Das Problem hierbei: wir verkaufen unsere subventionierten Agrarprodukte wie Milch oder Geflügel an afrikanische Länder, erlassen aber gleichzeitig Zölle, um unsere heimischen Agrarkonzerne vor verbilligten Produkten aus Afrika zu schützen.

Damit werden ganze Existenzen von Kleinbauern in Afrika vernichtet.

Diese Kleinbauern von heute, die nicht mehr zu verlieren haben als ihr Leben, sind die Mittelmeer-Flüchtlinge von morgen. Entweder, sie lassen in Afrika ihr Leben durch Hungertod. Oder sie riskieren die gefährliche Überfahrt übers Meer. Eine Alternative für sie gibt es oftmals nicht.

Die EU ist handlungsunfähig

Die EU hat bisher allerdings keine Anstalten gezeigt, hieran etwas in der kommenden Legislaturperiode der EU-Kommission zu ändern. Gerade an solchen Stellen wäre es wichtig, ein souveränes EU-Parlament auf der anderen Seite zu haben, das sich nicht nur als Kontrollfunktion der Exekutive versteht, sondern eben auch auf der Ebene der Legislative Initiativen vorantreiben kann.

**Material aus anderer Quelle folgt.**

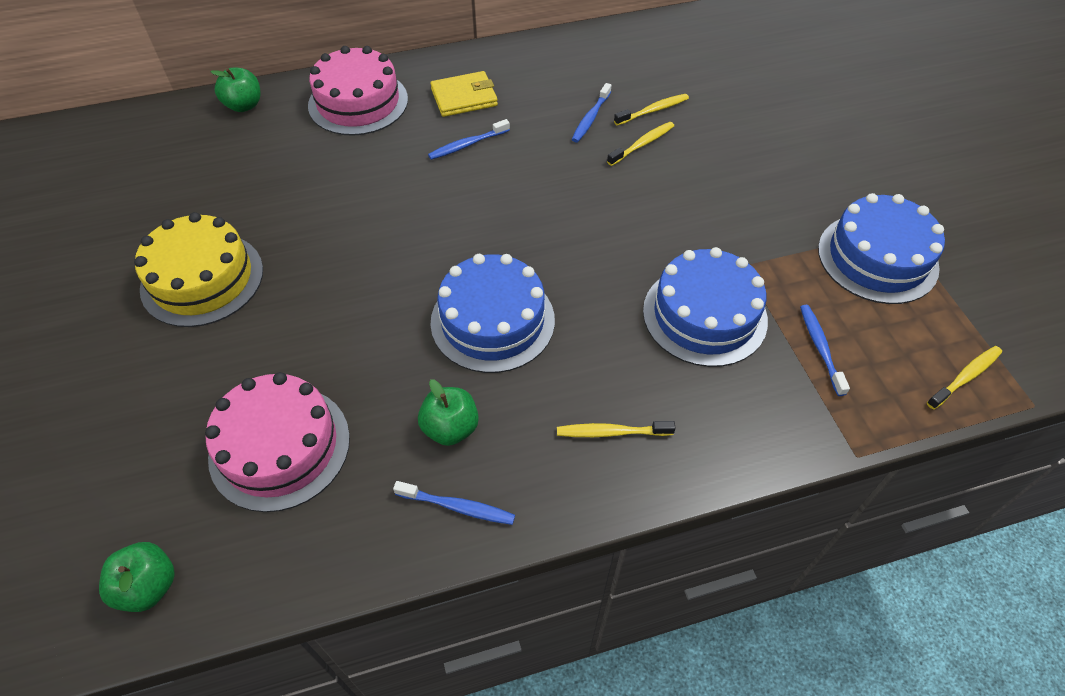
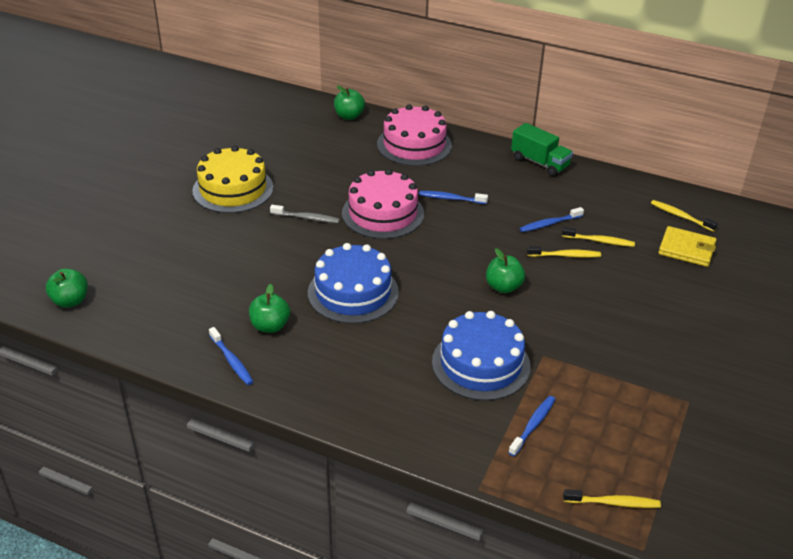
camera: 40 degrees right, 15 degrees down
pink cake [205,372,350,512] -> pink cake moved to [342,169,424,239]
yellow wallet [430,71,498,117] -> yellow wallet moved to [658,226,717,267]
yellow toothbrush [557,421,676,437] -> yellow toothbrush moved to [651,200,718,232]
blue cake [818,193,945,304] -> none
none -> grey toothbrush [270,205,340,223]
none -> green apple [486,248,525,293]
none -> green truck [511,123,573,176]

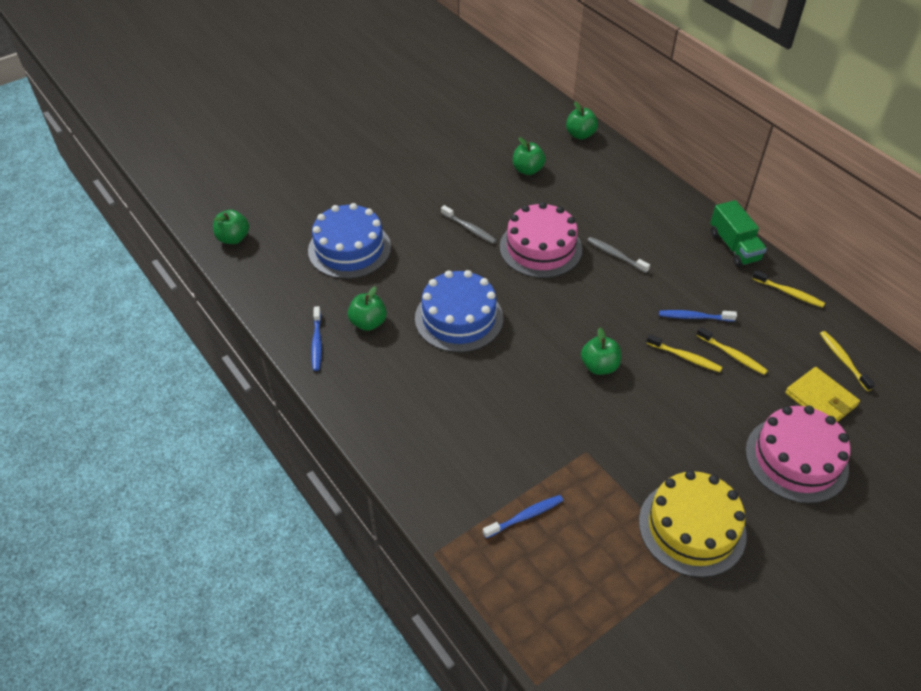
camera: 30 degrees right, 10 degrees up
yellow cake [192,146,273,213] -> yellow cake moved to [639,470,747,577]
pink cake [377,104,452,166] -> pink cake moved to [745,406,850,503]
blue toothbrush [419,191,488,204] -> grey toothbrush [587,237,650,273]
blue cake [432,311,530,401] -> blue cake moved to [308,203,391,279]
yellow toothbrush [563,489,661,508] -> yellow toothbrush moved to [752,270,825,308]
none -> green apple [513,137,546,175]

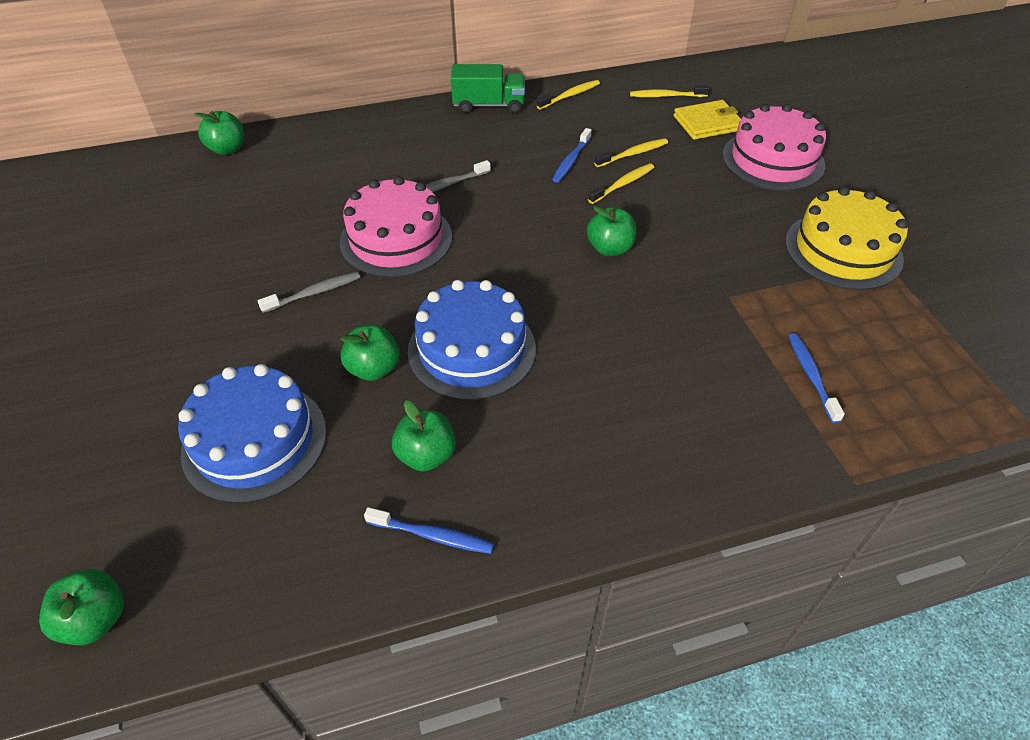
camera: 70 degrees left, 0 degrees up
green apple [513,137,546,175] -> green apple moved to [340,325,400,381]

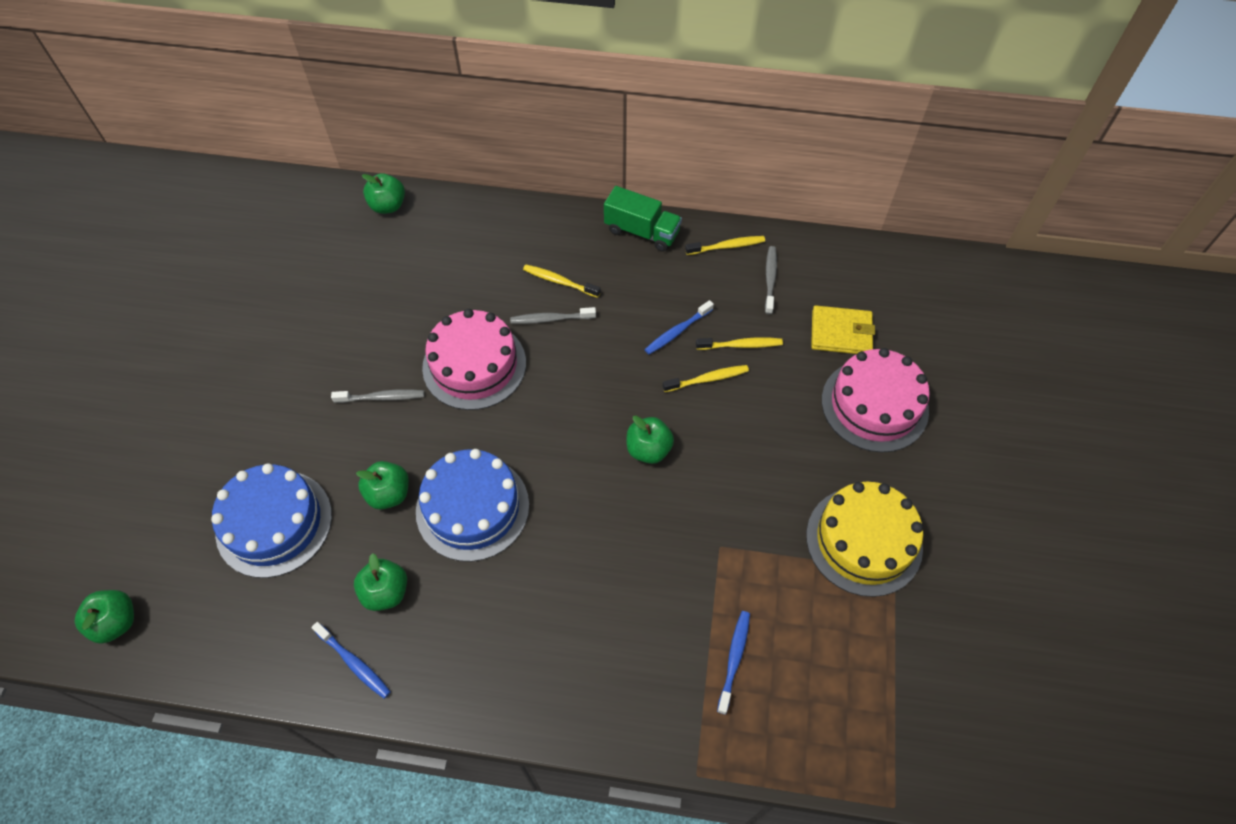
camera: 25 degrees right, 10 degrees up
yellow toothbrush [630,85,709,97] -> yellow toothbrush moved to [523,265,601,298]
none -> grey toothbrush [765,246,777,314]

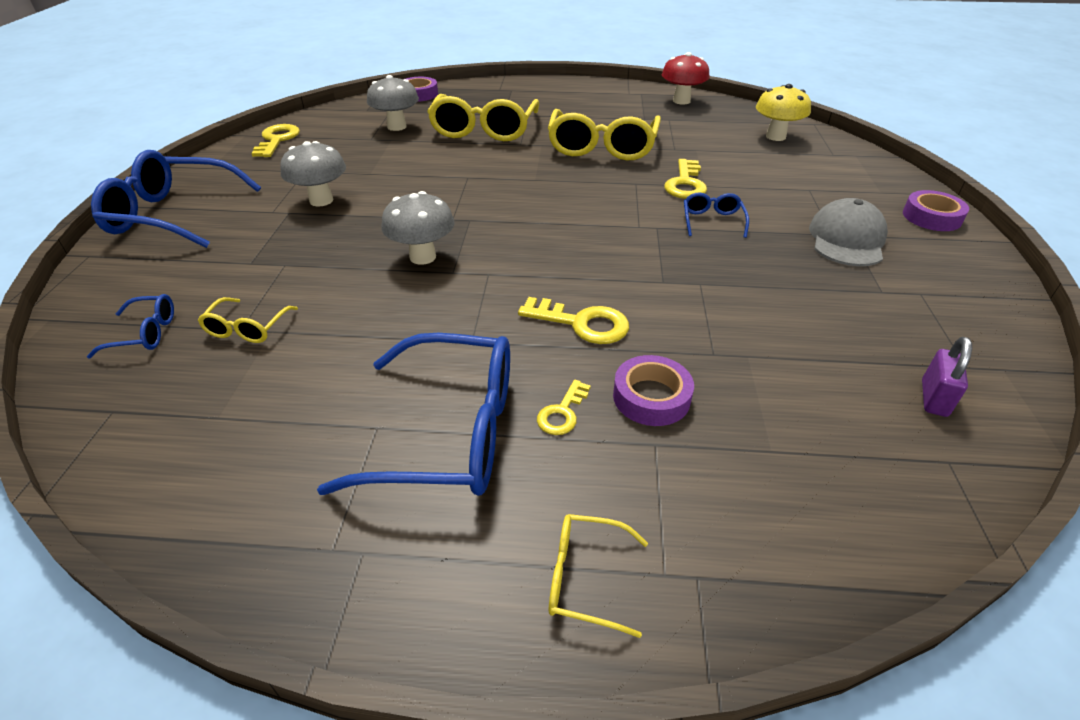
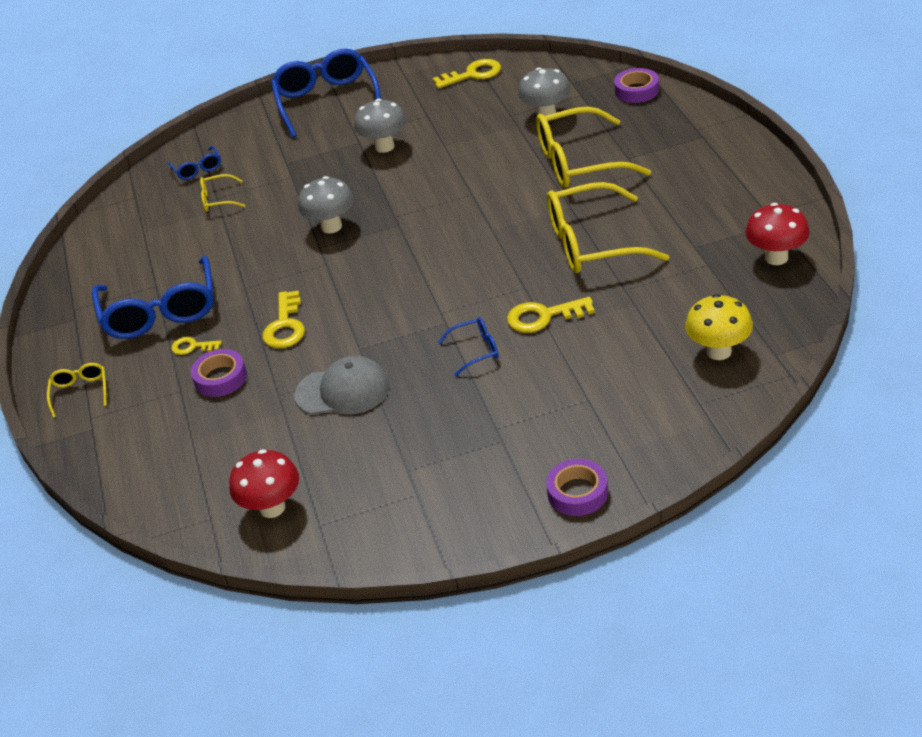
camera: 75 degrees right, 0 degrees up
grey cap [809,198,888,266] -> grey cap moved to [294,356,390,415]
purple padlock [922,337,972,417] -> red mushroom [229,449,299,518]

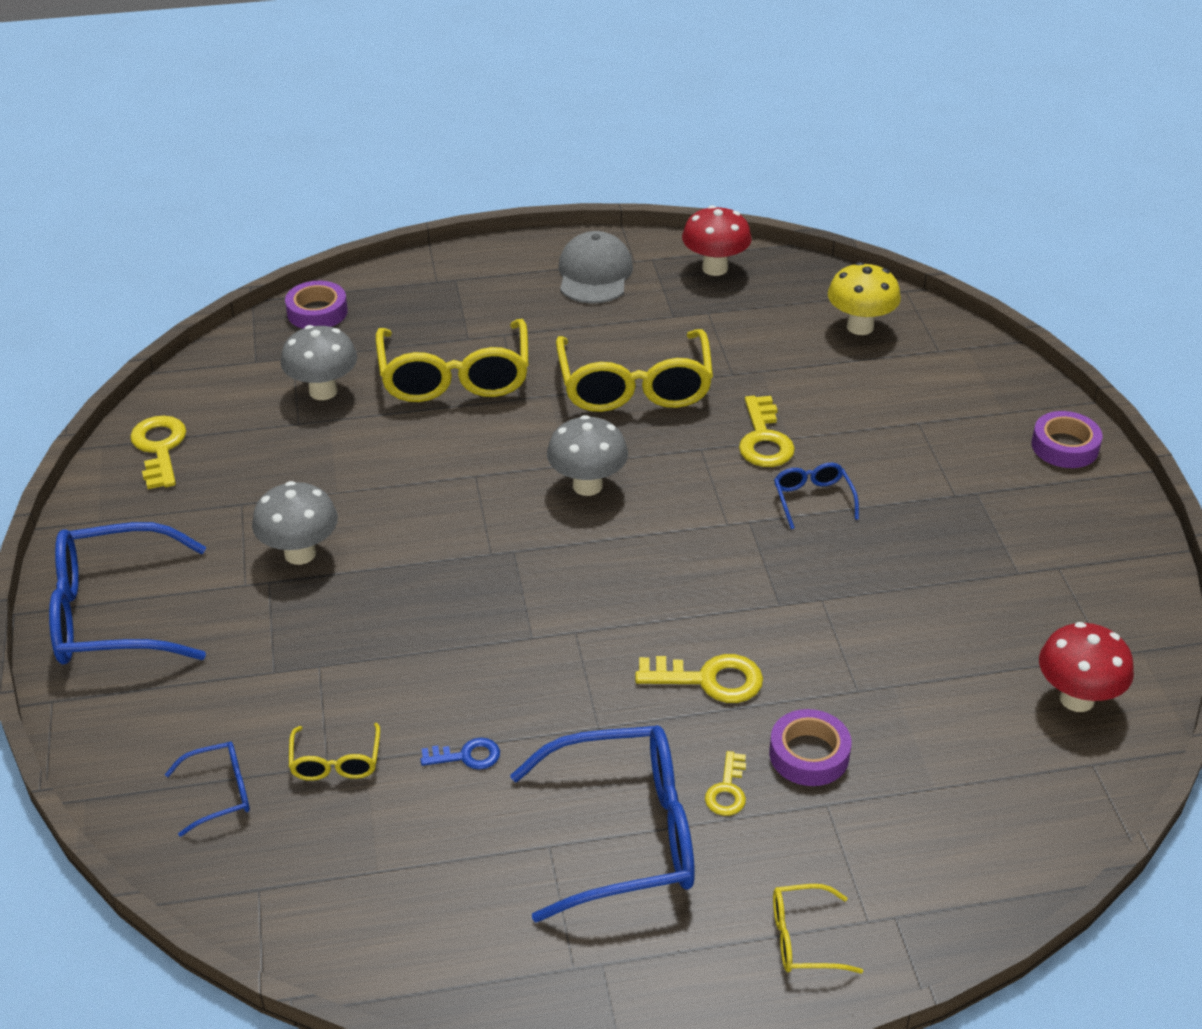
camera: 90 degrees left, 0 degrees up
grey cap [294,356,390,415] -> grey cap moved to [559,231,633,304]
grey mushroom [298,176,354,233] -> grey mushroom moved to [547,415,628,496]
none -> blue key [420,738,500,770]

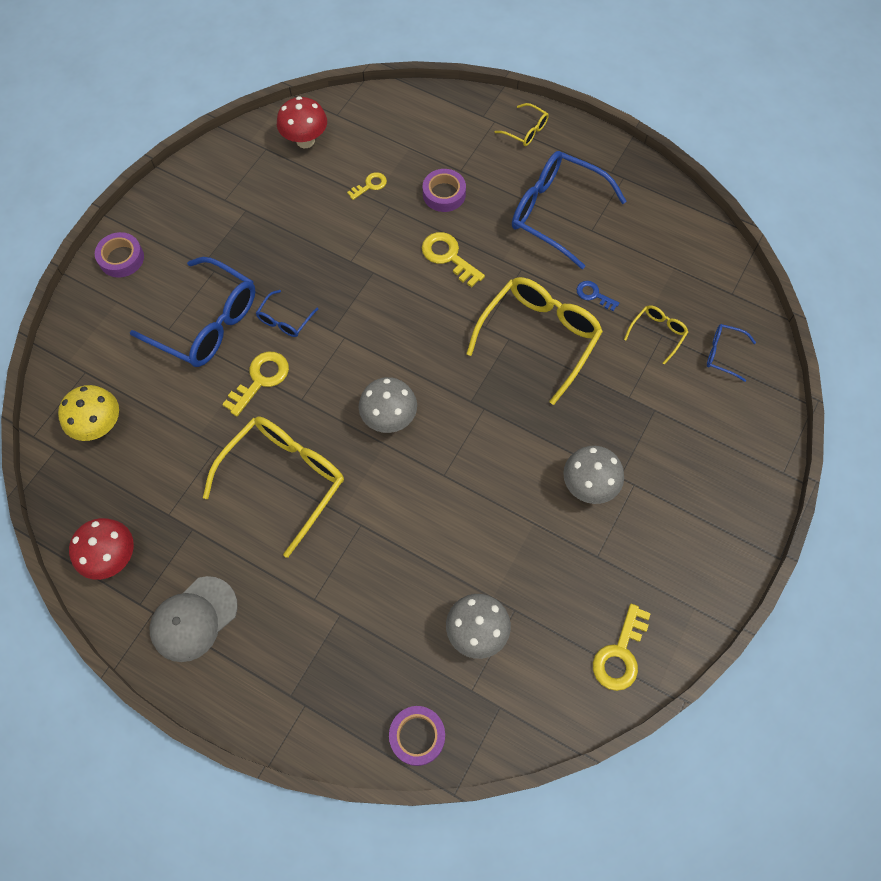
camera: 140 degrees left, 25 degrees up
blue glasses [49,522,206,665] -> blue glasses moved to [130,257,255,367]
yellow glasses [376,319,529,402] -> yellow glasses moved to [466,277,603,405]
yellow key [705,751,746,816] -> yellow key moved to [347,172,387,200]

Bisher haben einzelne Staaten wie Deutschland immer mit dem ausgestreckten Finger auf die EU gezeigt und gefordert: Die EU muss aktiv werden, wenn es um die Bekämpfung der Fluchtursachen geht. Eine dieser Parteien, die FDP, fordert neben einer EU-weiten Klimawandelinitative auch eine EU-weite Flüchtlingsbekämpfung.

Daran ist natürlich nichts verkehrt. Bisher jedoch wurden diese Floskeln immer wieder recycelt, um eigene Initiativen hinten anzustellen und mit dem Finger auf andere Schuldige zu zeigen.

Das kann nicht die Lösung sein. Vor allem nicht von Ländern wie Deutschland, die jahrzehntelang von der EU-Flüchtlingspolitik profitiert haben, indem sie die Verantwortung auf Küstenstaaten wie Griechenland und Italien abgewälzt haben.

Die EU kann bzw. will nicht von selbst aktiv werden. Noch nicht.

Daher gilt: Deutschland und andere Staaten, die Veränderungen in der Flüchtlings- und Asylpolitik fordern, sollten eigene Bündnisse und Task-Force-Initiativen vorantreiben. Selbständig. Und zur Not eben erst einmal ohne die EU.

Hierzu bieten sich viele Möglichkeiten. Auch auf internationaler Ebene.